American Lime Pie
An American inspired lime pie from the GBBO recipe book. The ginger infused pastry is filled with a creamy lime and stem ginger filling, topped with meringue.
From the book
A beautifully light and refreshing pie, this has a crisp, biscuit-like pastry, cool and creamy filling, and fluffy meringue, all set off with a touch of hot stem ginger. You’ll need a small blowtorch to brown the meringue topping.
|For the sweet pastry:|
|1 tbsp||ground ginger|
|pinch of salt|
|180g||unsalted butter, chilled and diced|
|3||large free-range egg yolks|
|About 2 tbsp||icy water|
|For the filling:|
|4||pieces stem ginger in syrup, drained and finely chopped|
|6||limes, finely grated zest and juice|
|1 x 397g||tin condensed milk|
|4||large free-range egg yolks|
|300ml||double cream, well chilled|
|For the Italian meringue:|
|4||large free-range egg whites, at room temperature|
|1 x 30cm||loose-based flan tin; a piping bag fitted with a 2cm plain tube; a blowtorch|
|2||limes, thinly sliced|
|A few||small sprigs of mint|
You will need: a 1 x 30cm loose-based flan tin, a piping bag fitted with a 2cm plain tube and a blowtorch.

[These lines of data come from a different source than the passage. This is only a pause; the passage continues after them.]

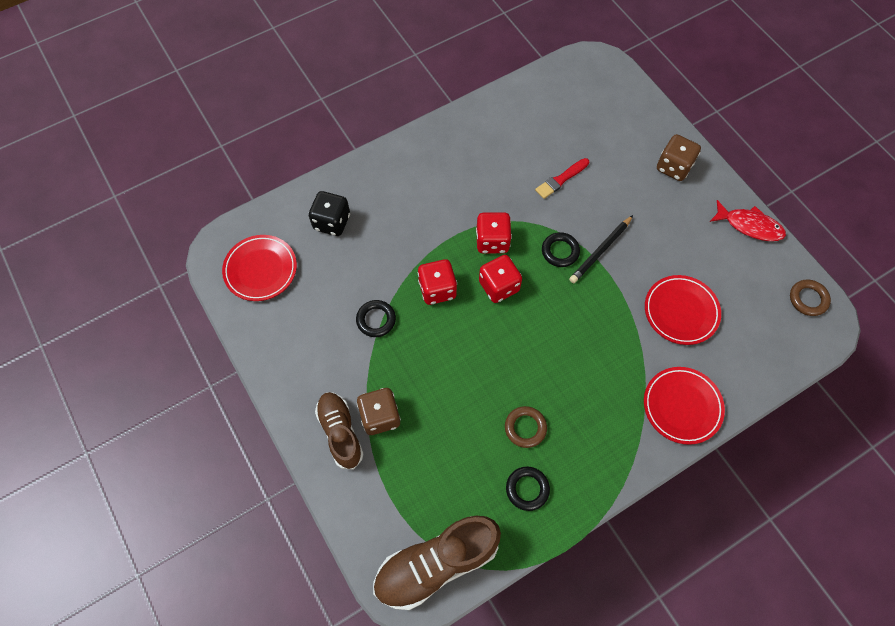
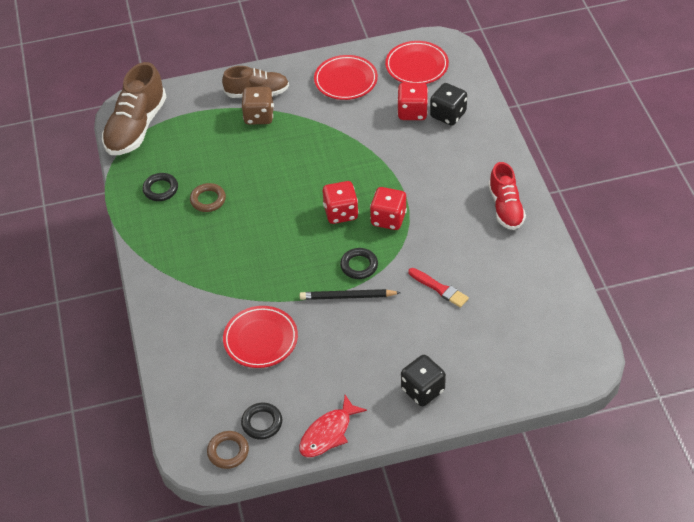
camera: 110 degrees right, 15 degrees down
(376, 320) = (342, 127): black ring -> black ring (262, 423)
(436, 564) = (136, 127): brown shoe -> brown shoe turned 150 degrees counterclockwise
(437, 289) = (354, 171): red dice -> red dice (412, 112)
(445, 147) = (505, 207): none -> red shoe
(561, 179) = (439, 288): red brush -> red brush turned 150 degrees clockwise
(600, 251) = (347, 297): black pencil -> black pencil turned 60 degrees counterclockwise
(673, 167) = (422, 390): brown dice -> black dice
(682, 406) = (174, 309): red plate -> red plate (346, 80)

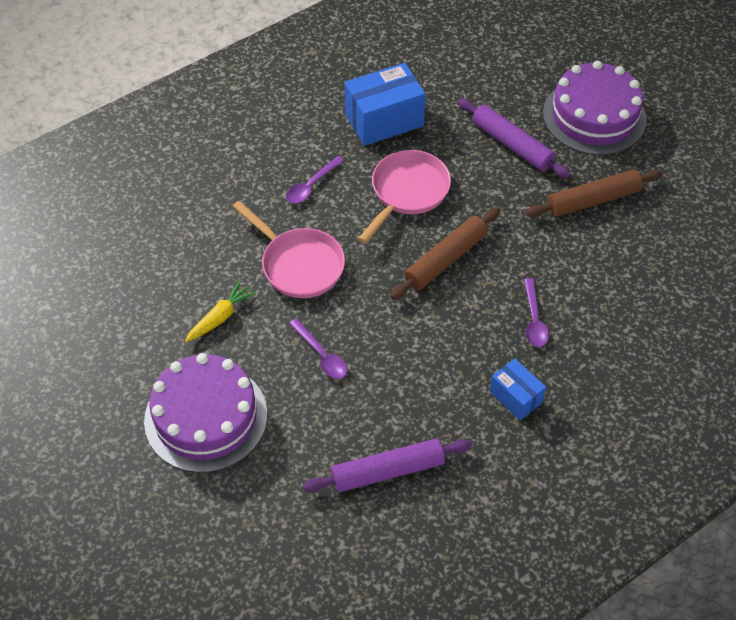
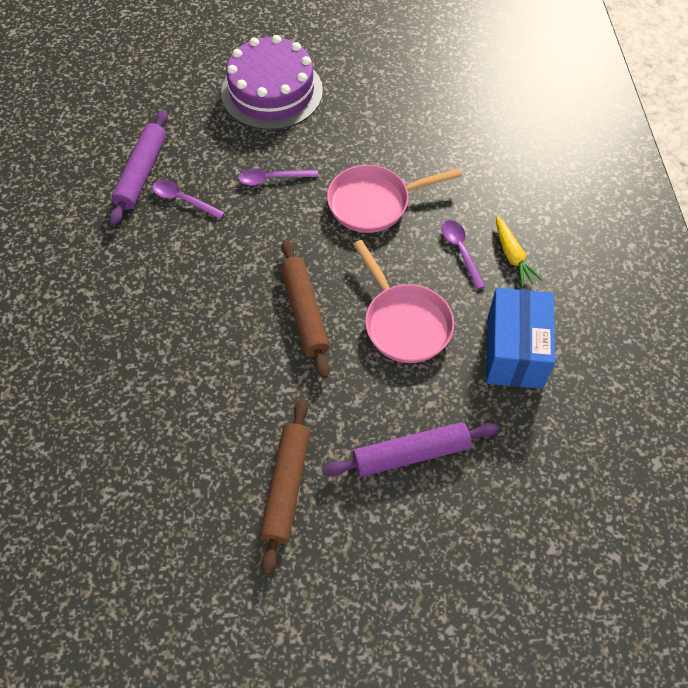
camera: 120 degrees right, 5 degrees up
(220, 317) = (356, 132): yellow carrot -> yellow carrot (512, 256)
(515, 397) = (131, 287): blue box -> none
(534, 320) = (190, 345): purple spoon -> purple spoon (183, 200)
(594, 116) = (402, 572): purple cake -> none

To make the pastry, sift the flour, icing sugar, ginger and salt into a mixing bowl. Add the diced butter and rub in until the mixture looks like fine crumbs. Mix the yolks with the icy water and stir in with a round-bladed knife to make a soft but not sticky dough; add more water if necessary. Wrap the dough in clingfilm and chill for about 20 minutes until firm.
Roll out the dough on a lightly floured worktop to a circle about 37cm across and the thickness of a pound coin. Use to line the flan tin. Prick the base of the pastry case with a fork and chill for about 20 minutes. Meanwhile, preheat the oven to 200°C/400°F/gas 6.
Bake the pastry case ‘blind’; after removing the paper and beans, reduce the oven temperature to 180°C/350°F/gas 4 before baking for a further 8–10 minutes until the pastry is a light golden brown. Leave to cool but do not unmould.
For the filling, scatter the chopped ginger over the base of the pastry case. Set aside half of the lime zest for the decoration and put the rest into a mixing bowl with the juice, condensed milk and yolks. Whisk with a wire whisk for a couple of minutes until the mixture thickens slightly.
Whip the cream just until it falls in a thick ribbon-like trail from the whisk (the stage before soft peak), then fold into the lime mixture using a large metal spoon – the mixture will thicken considerably. Pour into the pastry case and chill for about 1 hour until firm.
Next, make the Italian meringue by putting the sugar and water into a medium pan and heat gently, stirring frequently, until the sugar has completely dissolved. Turn up the heat and boil steadily, without stirring, until the syrup reaches 120°C/248°F on a sugar thermometer (make sure the thermometer isn’t touching the bottom of the pan, otherwise it will give an incorrect reading and your meringue will separate later.)
While the syrup is cooking, put the egg whites into a spotlessly clean and grease-free, large mixing bowl. Beat with an electric mixer until stiff peaks form when the beaters are lifted. As soon as the syrup reaches the correct temperature, pour it in a steady stream onto the egg whites (not down the sides of the bowl), beating on the highest possible speed. Whisk until the mixture has cooled to room temperature. Spoon the meringue into the piping bag.
Unmould the pie and set it on a serving platter. Pipe the meringue in a thick rope of continuous loops around the edge of the pie.
Use a kitchen blowtorch to lightly brown and highlight the meringue curves. Decorate with lime slices, the remaining lime zest and sprigs of mint. Serve immediately or keep chilled until serving. Best eaten the same day, but can be kept, well wrapped, overnight in the fridge.